YouTube, Twitch, Amazon Prime, Hulu, etc have all demonstrated to stream simultaneously to hundreds of millions live without any issues. This was Netflix's chance to do this and they have largely failed at this.

There are no excuses or juniors to blame this time. Quite the inexperience from the 'senior' engineers at Netflix not being able to handle the scale of live-streaming which they may lose contracts for this given the downtime across the world over this high impact event.

Very embarrassing for a multi-billion dollar publicly traded company.

1 comments

They must have try to do this on the cheap, thinking they could dynamically scale on the fly for this. Big mistake.
This is a total supposition without any proof.
What more proof do you need other than the fact that streams went down worldwide on a highly anticipated event from a public company?

I wouldn't be surprised if lots of engineers at Netflix are currently now writing up a length post mortem of this.

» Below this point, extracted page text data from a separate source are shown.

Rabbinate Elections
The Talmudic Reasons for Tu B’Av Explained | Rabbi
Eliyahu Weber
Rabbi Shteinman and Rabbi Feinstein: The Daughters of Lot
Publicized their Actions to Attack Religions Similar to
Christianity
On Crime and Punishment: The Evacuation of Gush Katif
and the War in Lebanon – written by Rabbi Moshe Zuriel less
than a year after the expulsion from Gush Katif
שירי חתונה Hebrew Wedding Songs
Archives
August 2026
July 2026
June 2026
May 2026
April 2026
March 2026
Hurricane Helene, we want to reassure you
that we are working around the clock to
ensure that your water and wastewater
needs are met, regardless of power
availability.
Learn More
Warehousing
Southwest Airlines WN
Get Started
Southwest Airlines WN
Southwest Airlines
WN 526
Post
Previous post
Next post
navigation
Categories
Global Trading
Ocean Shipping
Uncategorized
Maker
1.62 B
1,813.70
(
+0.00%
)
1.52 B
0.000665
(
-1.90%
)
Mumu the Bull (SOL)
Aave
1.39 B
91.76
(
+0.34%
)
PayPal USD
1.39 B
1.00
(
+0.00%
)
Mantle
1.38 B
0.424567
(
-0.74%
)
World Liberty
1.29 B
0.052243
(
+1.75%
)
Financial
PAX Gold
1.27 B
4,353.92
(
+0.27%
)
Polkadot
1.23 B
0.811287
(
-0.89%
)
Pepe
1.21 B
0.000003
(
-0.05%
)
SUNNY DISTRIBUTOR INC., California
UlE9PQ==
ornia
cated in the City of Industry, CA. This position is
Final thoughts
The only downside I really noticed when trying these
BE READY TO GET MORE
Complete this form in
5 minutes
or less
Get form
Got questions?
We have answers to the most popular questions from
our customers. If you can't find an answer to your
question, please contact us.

And this is from the company that created the discipline of chaos engineering for resilience.

It is clear they under invested and took the eye of the ball with this.

This is bad, like very very bad.

The assumption that it was related to insufficient investment isn’t supported by any evidence. Flawed technical decisions can be made by the most expensive engineers too.
The evidence is that the stream went down.

We will see why it went down and to what extent they underinvested in their post mortem.

That’s not evidence for the assertion you made.
Their CDN is colo and doesn't run on AWS.